_PAGE TEXT_:
::::::::
Since 2009 vs UF and FSU tells the story

We all know what's about to happen here. It's like clockwork at this point:

(1) I'm going to destroy your post.
(2) You're going to disappear for three days.
(3) You will come back with more insults and ignore the fact that I destroyed this post.

A 60-game season is statistically significant. If we are top-8 during a 60-game season, we SHOULD face lower seeds because we earned the privilege.

Who said we shouldn't face lower seeds? At some point, champions play equal or better seeds. At the beginning of next season, Miami will have gone ten years without beating an equal or higher seed in the post-season. Ten years. A full decade without a win over a #1 seed.

A 3-game series to Dartmouth during the second week of the season is meaningless.

Right, except for the fact that it is literally THE series that kept us out of the post-season. And I'm not sure how much baseball you've watched, but getting shut out twice by Dartmouth isn't meaningless. It means you suck as an offense.
::::::::
[Pixel coordinate tracking data]
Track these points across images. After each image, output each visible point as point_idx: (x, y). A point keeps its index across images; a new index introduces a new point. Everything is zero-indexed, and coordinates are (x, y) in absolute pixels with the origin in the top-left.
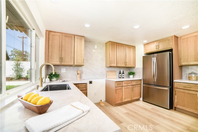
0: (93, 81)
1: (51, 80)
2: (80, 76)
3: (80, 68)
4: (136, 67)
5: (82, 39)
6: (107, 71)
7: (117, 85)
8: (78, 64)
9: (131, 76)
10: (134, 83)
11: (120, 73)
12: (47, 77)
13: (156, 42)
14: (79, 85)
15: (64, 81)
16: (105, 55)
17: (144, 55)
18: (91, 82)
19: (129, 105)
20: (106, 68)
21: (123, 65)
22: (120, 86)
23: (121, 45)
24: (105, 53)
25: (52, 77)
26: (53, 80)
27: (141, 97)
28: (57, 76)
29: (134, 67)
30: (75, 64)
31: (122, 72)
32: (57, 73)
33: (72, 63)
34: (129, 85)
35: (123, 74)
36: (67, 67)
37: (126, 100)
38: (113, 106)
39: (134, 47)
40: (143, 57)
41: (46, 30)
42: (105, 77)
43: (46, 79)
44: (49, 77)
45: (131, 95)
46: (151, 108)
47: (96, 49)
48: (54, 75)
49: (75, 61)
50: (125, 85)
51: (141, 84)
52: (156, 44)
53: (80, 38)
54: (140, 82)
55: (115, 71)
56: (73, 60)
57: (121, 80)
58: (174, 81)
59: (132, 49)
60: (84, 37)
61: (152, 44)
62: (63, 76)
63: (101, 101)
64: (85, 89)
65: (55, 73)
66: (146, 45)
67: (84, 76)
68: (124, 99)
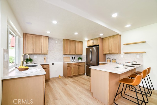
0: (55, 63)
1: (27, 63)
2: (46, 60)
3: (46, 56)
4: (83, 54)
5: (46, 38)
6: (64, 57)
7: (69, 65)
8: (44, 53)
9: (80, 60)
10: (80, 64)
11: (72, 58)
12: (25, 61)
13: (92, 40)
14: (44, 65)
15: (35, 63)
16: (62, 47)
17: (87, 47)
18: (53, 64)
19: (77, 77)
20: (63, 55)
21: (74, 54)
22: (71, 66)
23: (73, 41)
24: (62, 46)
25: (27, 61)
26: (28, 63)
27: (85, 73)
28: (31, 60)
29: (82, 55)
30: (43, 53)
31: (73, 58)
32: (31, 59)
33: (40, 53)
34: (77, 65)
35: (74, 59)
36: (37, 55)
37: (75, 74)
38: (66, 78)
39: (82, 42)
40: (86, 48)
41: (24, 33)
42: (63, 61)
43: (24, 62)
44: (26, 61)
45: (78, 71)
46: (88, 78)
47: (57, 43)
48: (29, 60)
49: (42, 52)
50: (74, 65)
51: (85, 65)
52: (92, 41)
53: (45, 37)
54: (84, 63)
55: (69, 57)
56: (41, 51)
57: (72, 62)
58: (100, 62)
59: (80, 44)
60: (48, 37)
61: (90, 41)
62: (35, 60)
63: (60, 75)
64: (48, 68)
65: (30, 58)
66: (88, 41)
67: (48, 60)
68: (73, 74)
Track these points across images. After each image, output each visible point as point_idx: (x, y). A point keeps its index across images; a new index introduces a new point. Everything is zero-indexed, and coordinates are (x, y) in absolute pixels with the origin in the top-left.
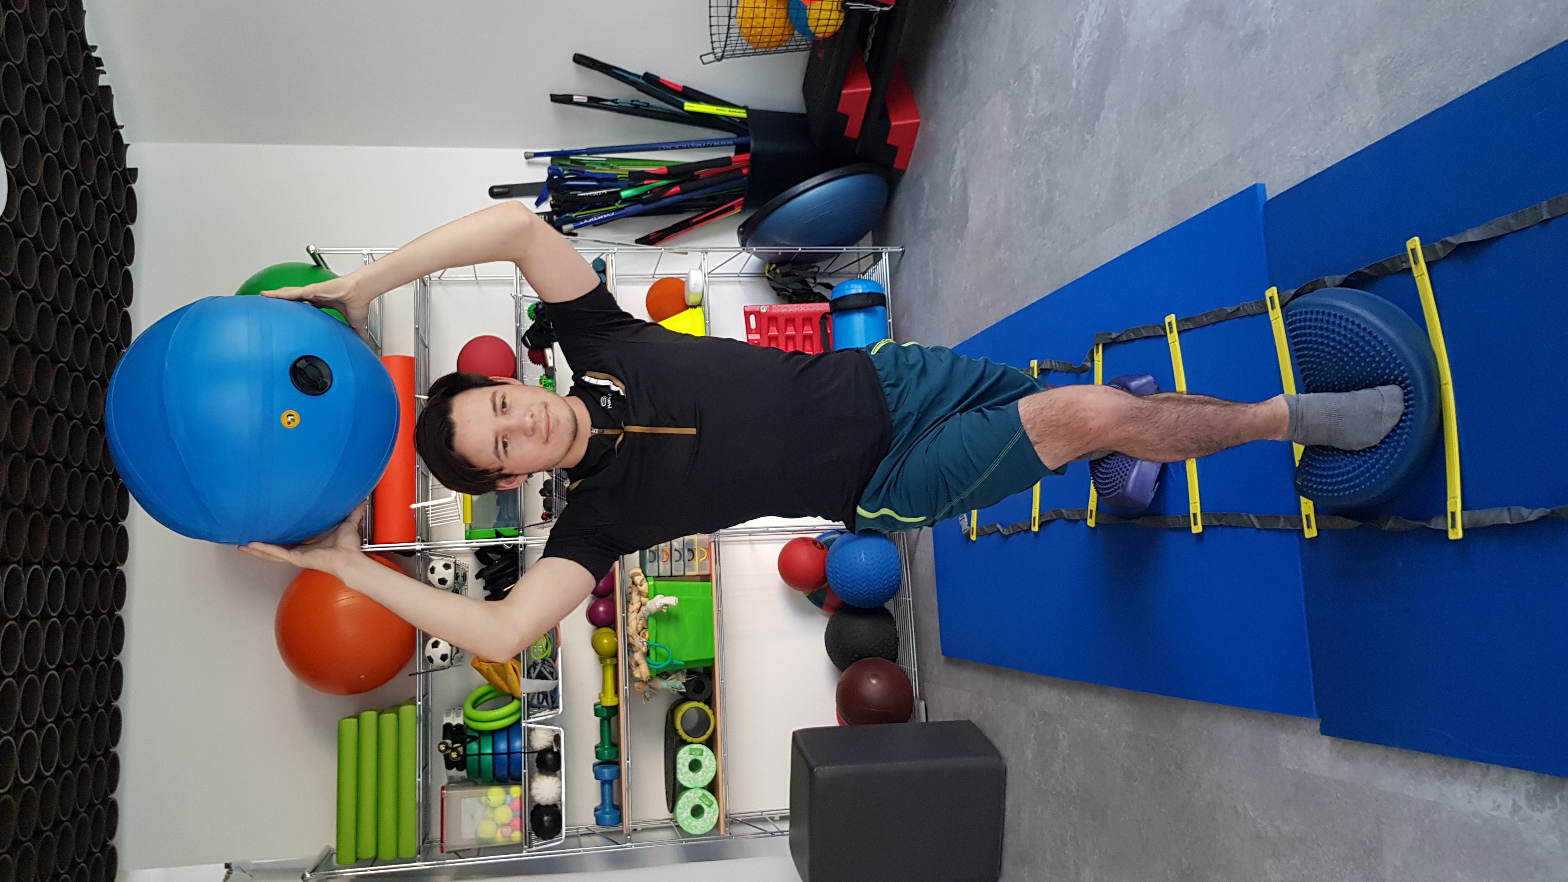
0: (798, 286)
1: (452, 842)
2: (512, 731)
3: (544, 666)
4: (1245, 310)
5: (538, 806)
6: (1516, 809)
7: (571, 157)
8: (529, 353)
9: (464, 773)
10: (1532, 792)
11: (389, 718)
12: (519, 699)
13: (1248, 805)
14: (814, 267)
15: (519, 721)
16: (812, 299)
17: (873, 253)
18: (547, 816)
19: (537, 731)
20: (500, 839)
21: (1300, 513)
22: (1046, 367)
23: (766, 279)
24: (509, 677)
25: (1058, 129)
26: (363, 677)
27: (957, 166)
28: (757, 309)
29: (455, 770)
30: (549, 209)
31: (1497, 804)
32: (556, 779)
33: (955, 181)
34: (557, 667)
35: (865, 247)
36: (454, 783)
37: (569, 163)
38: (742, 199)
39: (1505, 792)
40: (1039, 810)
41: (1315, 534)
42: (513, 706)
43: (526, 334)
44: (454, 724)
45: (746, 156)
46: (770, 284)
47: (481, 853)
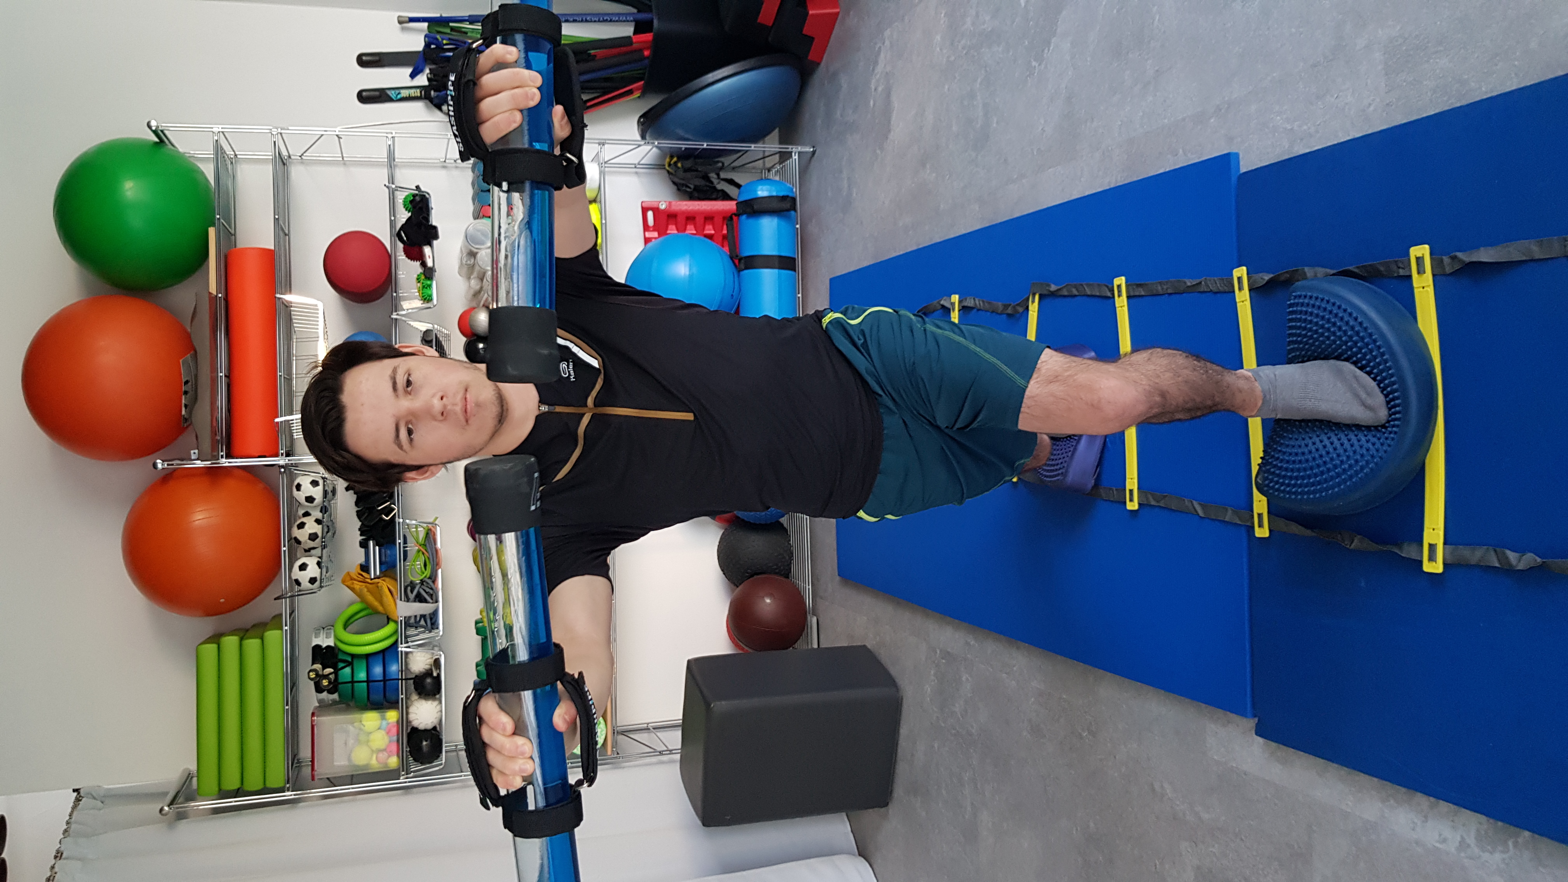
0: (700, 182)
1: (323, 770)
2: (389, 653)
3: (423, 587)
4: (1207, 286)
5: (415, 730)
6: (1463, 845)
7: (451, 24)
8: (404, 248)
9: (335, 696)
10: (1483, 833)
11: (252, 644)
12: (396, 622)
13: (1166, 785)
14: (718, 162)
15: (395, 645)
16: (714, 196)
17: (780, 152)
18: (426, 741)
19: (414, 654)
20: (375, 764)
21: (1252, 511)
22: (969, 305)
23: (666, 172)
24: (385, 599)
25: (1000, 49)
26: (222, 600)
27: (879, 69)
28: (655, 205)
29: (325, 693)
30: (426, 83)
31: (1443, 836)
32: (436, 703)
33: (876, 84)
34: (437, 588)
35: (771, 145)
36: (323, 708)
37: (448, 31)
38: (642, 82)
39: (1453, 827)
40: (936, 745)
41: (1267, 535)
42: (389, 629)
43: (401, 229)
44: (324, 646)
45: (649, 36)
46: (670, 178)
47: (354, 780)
::::::::
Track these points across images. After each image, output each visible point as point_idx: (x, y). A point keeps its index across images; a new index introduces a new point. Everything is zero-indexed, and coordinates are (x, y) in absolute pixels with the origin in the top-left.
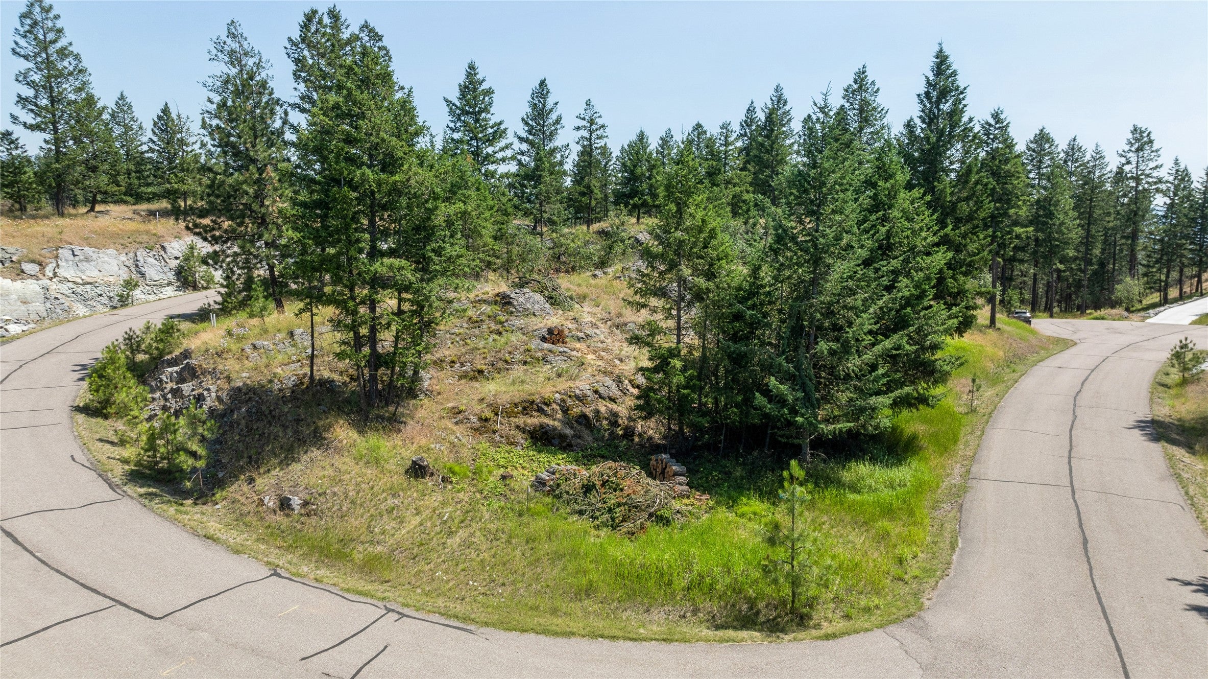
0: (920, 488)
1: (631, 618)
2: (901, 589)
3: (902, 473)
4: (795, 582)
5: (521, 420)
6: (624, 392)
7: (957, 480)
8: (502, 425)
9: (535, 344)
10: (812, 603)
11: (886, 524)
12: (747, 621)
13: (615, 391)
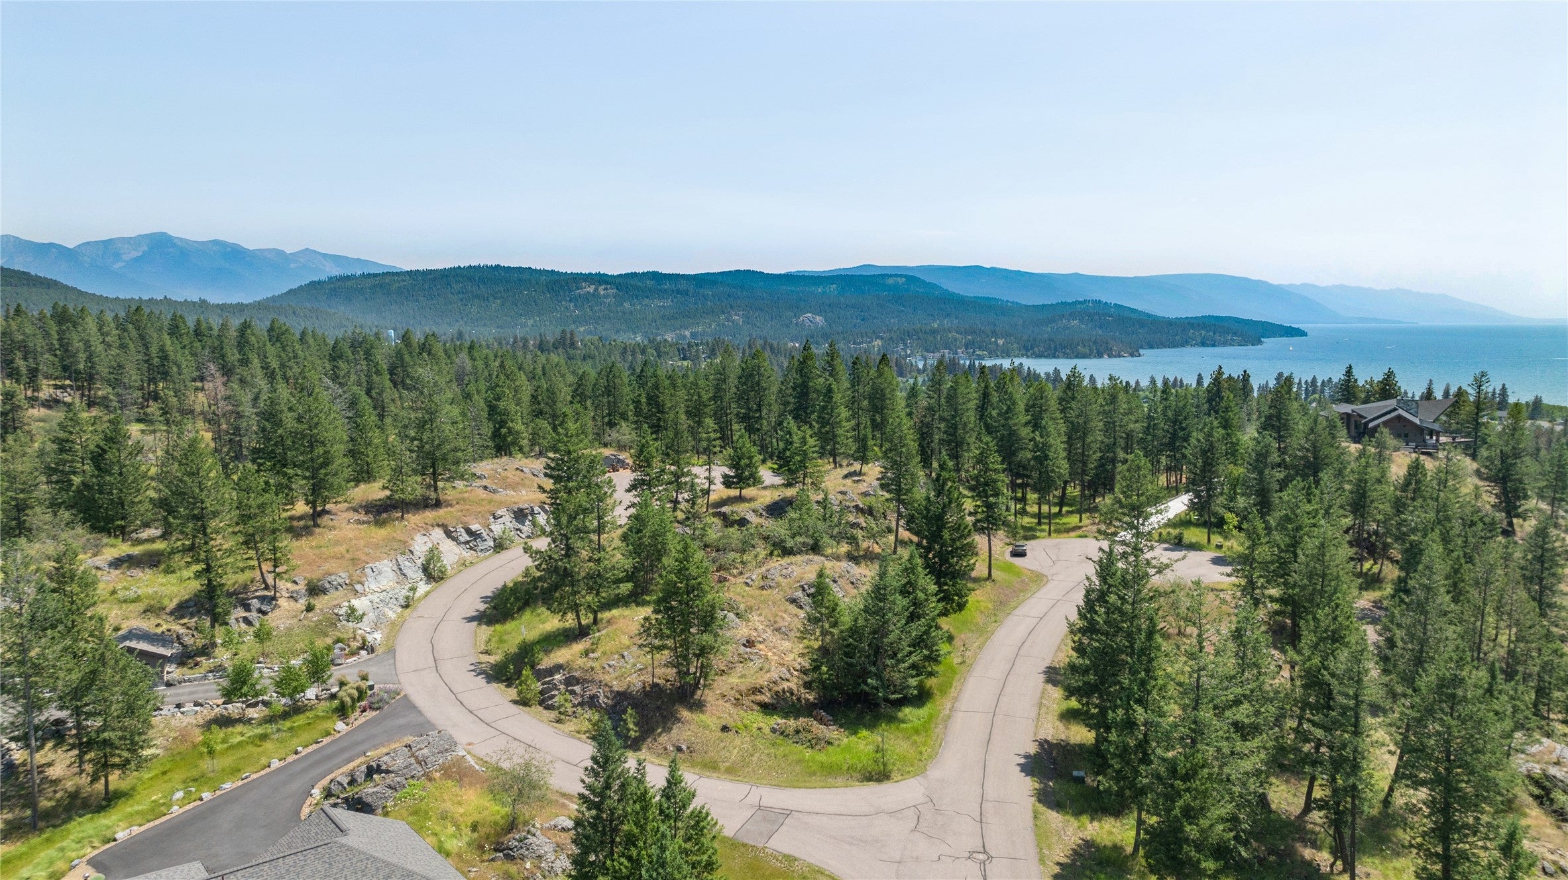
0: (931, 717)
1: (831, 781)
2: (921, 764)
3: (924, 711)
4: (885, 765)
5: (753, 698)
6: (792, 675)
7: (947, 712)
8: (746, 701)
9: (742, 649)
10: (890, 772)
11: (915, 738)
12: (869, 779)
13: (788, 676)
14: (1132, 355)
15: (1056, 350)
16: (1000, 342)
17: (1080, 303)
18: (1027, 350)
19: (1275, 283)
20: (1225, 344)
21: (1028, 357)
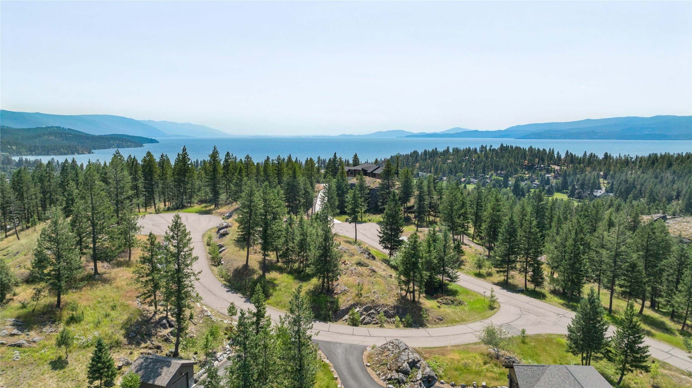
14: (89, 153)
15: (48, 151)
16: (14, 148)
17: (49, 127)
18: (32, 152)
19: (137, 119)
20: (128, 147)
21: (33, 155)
::::::::
_SET OF TASKS_:
1. According to the baseball post, how long will Miami have gone without beating an equal or higher seed in the post-season by the beginning of next season?
2. Echo the baseball post from "Since 2009 vs" to "season is meaningless.".

_RESULTS OF THE TASKS_:
1. Ten years.

2.
Since 2009 vs UF and FSU tells the story

We all know what's about to happen here. It's like clockwork at this point:

(1) I'm going to destroy your post.
(2) You're going to disappear for three days.
(3) You will come back with more insults and ignore the fact that I destroyed this post.

A 60-game season is statistically significant. If we are top-8 during a 60-game season, we SHOULD face lower seeds because we earned the privilege.

Who said we shouldn't face lower seeds? At some point, champions play equal or better seeds. At the beginning of next season, Miami will have gone ten years without beating an equal or higher seed in the post-season. Ten years. A full decade without a win over a #1 seed.

A 3-game series to Dartmouth during the second week of the season is meaningless.